Niagara Falls Receding


Receding Falls, ink drawing, 40 x 50 cm.
published with story, Receding Falls in Loofy 5, AKV Berlin Publishing, 2013.


The Niagara Falls is receding. There is no use in ignoring it. It won’t make it stop or slow down, or miraculously come back.
The Niagara Falls is the honeymoon capital of the world. Or at least it was, at some point. “A raging torrent of emotion that even nature can’t control!” was the slogan for the 1953 film Niagara, starring, no less, Marilyn Monroe . Vaudeville performers like Harry Houdini staged his performances frequently at the falls during his lifetime and used it as a backdrop to his daring stunt in the film The Man from Beyond, in 1922. The Harry Houdini Museum once stood on Clifton Hill where today there stands a handful of wax museums, haunted houses and other curiosity venues, but it burnt down suspiciously in the 90’s. The 1920’s brought a slew of stunts people from around the world. They threw themselves down the falls in padded barrels, they walked tightropes from one side to the other, and they tried to swim across the massive whirlpool. Some succeeded and won momentary fame, others died trying.

The Niagara Falls sits on the border between the United States and Canada, and was one of the war fronts of 1812. A British Fort still stands on the Canadian side of the river and an American one on the American side. Between them spans a large canyon of the Niagara River. Using a telescope at Fort George, the British Fort on the Canadian side, you can look over at the American side. It’s pretty far. Apparently, they sent cannon balls back and forth at each other across the canyon; I can’t imagine that they did it with much success.

There is a city called Niagara Falls on both the Canadian and American side. The American side is a park. But the falls’ best side undeniably faces Canada, so that’s were most of the tourists go. Niagara Falls, Canada, is covered in hotels, themed motels, themed museums, restaurants, mini putt, haunted houses, neon lights, fast food, loud speakers yelling Guinness Book of records facts, gimmicky moving architectural elements, shops selling tourist merchandise like umbrellas and ponchos for the mist spewing out from the cascades. The city developed predominantly during a time spanning between the 20s to the 80s, when capitalism was unchallenged, and each man had a right to make his money in any way he saw fit.

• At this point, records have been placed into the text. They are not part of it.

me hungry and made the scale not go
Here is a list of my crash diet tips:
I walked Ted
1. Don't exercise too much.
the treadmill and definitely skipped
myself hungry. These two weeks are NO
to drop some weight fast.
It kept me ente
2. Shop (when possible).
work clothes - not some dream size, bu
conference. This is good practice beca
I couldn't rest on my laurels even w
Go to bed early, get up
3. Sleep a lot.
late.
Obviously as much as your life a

Now I suppose there were times when people didn’t have money to travel to the Dominican Republic for their honeymoon. I suppose a lot of people had modest ambitions when it came to planning their holiday, and remained inland and searched for domestic treasures. Those were good days for Niagara Falls. One can’t say that things are the same. They are not bad either, but it’s pretty obvious when you look at the city surrounding Lundy’s Lane or Clifton Hill that the city has seen better days.

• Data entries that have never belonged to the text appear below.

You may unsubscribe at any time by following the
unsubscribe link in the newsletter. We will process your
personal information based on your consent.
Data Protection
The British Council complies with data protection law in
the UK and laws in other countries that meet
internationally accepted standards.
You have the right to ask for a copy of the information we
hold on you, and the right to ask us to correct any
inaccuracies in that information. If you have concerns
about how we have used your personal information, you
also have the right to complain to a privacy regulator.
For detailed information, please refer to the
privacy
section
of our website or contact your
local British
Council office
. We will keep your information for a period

It’s about a 20 minute walk from Clifton Hill to the Falls themselves. You can see the river along the way, but the actual falls are not very close. They say that the rate of erosion—that means the speed at which the falls moves away from Clifton Hill—was a meter per year until they started regulating the flow of water. Now it’s around a foot per year to a foot per 10 years. It varies. When you finally reach the point where the water actually goes over the cliff, you are surrounded by about 50 people taking a picture of a loved-one, (and the other dozen strangers doing the same thing), in front of the falls. It’s a great shot, you’re so close that you could actually make it over the falls with one jump from where you’re standing. You look at the massive wall of water and you might feel some sympathy to what it must have been like to first lay eyes on this force of nature; or as the first Europeans swatted away the branches to find out what was making all that damn noise. It was another confirming symbolic finding that represented the Americas as, big, uncontrollable and loud. Not unlike the feeling you get when you dig into the Niagara Falls colonized history.

But the falls are on a path moving slowly but awesomely away from the city and towards lake Erie, leaving a gigantic canyon in its wake. All this time someone has tried to exploit it by either tourist ventures, or with hydro power plants, but it’s got its own agenda. And nothing can deter the course of nature.